And the page then provides a breakdown of the terms in this formula. What it says (using conventional Western nomenclature) is that for a right angle triangle with sides of length a,b & c (where c is the hypotenuse and a & b are shorter sides) that the size of angle ∠A opposite to side a can be found using this formula:
Angle ∠A = 90 × [(c + a − b)^2 ] ÷ [a^2 + 1.5c × (c + a − b)]
You can ignore the 90 for the moment, what the rest of the expression forms is a fraction that use the lengths of the triangle to determine what proportion of a turn Angle A is. Swap out the 90 for pi/2 and you get the answer in radians. Plug in the lengths of an arbitary 45° right-angle triangle and the formula will spit out 45° because the main chunk of the formula comes to half. Which is neat. In fact you’ll get a decent match for any right angle triangle.
“Decent” but not correct. For example a 30°, 60°, 90° triangle does not give the correct values. This is a handy test case because the angles are simple fractions of 90 (1/3 and 2/3). Instead of a third, the formula gives a decimal approximation to a third that’s 0.001 and a bit out. Now that’s not bad for some purposes and it tells us what this formula actually is a species of: a trignometric approximation formula.
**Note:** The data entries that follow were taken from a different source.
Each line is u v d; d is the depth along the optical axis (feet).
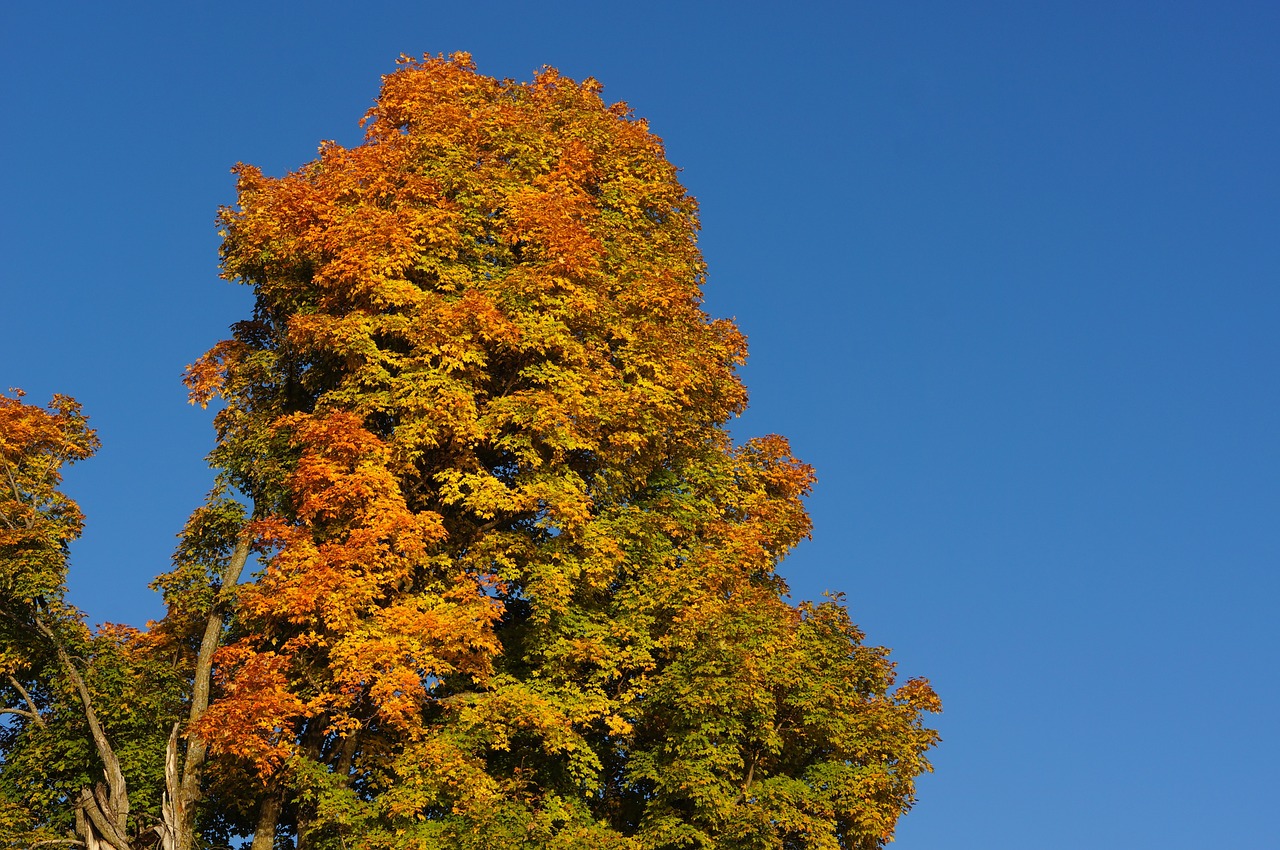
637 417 118.42
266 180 124.77
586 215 128.67
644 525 117.39
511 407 112.98
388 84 133.69
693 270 136.87
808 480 132.87
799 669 117.19
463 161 126.72
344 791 100.42
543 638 110.11
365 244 116.88
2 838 103.65
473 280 121.19
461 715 103.24
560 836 102.01
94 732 105.81
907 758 117.08
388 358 114.62
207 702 107.96
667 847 110.22
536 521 112.78
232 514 112.57
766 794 110.73
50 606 109.91
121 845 102.73
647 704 112.06
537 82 144.15
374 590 103.65
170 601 111.24
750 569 123.24
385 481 107.24
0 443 114.21
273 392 120.67
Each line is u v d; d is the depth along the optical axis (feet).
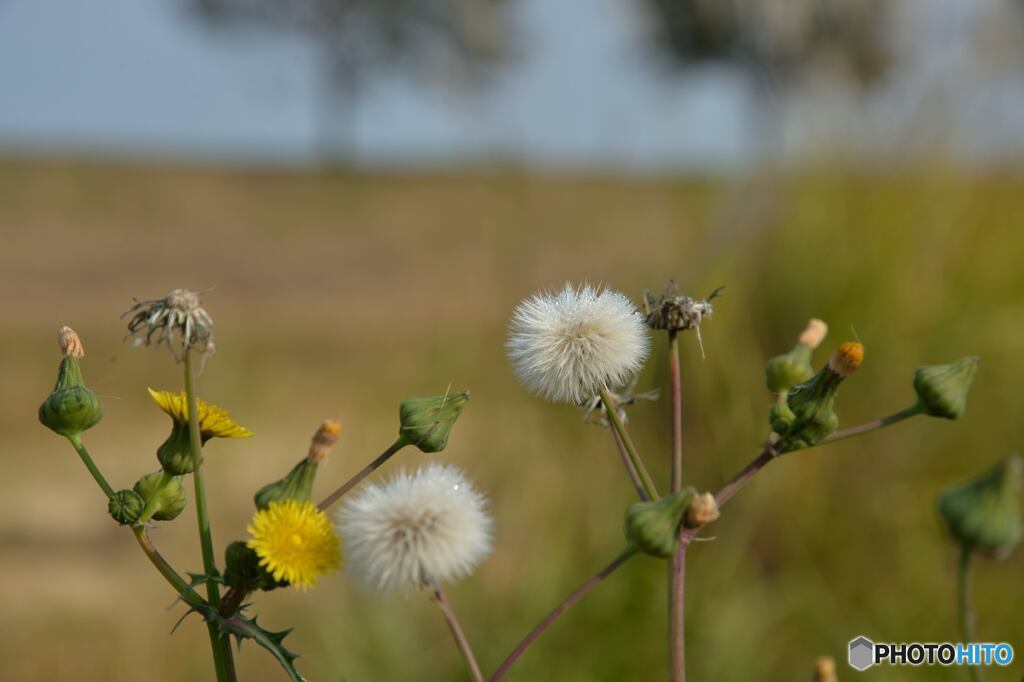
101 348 36.22
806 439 5.03
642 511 4.60
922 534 15.62
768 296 17.67
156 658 15.43
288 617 15.14
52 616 17.21
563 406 17.13
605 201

Trigonmetric approximation formulas are themselves fascinating and have been around for a long time. Obviously their importance has lessened as it has become easier to access accurate values for sine, cosine and tangent via printed tables and these days electronically. A particulalry notable one is Bhaskara’s sine approximation formula https://en.wikipedia.org/wiki/Bhaskara_I%27s_sine_approximation_formula which is well over a thousand years old.
As a curiosity this formula is interesting. If it is genuinely novel, then that’s quite clever. However, it is only that: an interesting approximation formula which these days is actually more effort than using trig functions. Wayyyy back, the original scripting language for Macromedia Flash didn’t have trig functions and I remember having to look for trig approximation formulas back then.
So the crackpottery really derives from the associated claims about the formula i.e. that it REPLACES the trigonemetric functions rather than approximates them. The page goes onto claim that:
“Bibhorr formula also finds its application in the following areas:
- Astrophysics: For finding inter galactic distances.
- Aerodynamics: For finding various angles of attack of an aircraft.
- Navigation: In finding real time locations of vehicles.
- Geography: In calculating distances between far located geographical locations.
- Robotics: In studying robotic arm movements.
- Civil Engineering: In the study of various architectures.
- Teleportation and Quantum Physics: In micro-level invisible particle patterns.”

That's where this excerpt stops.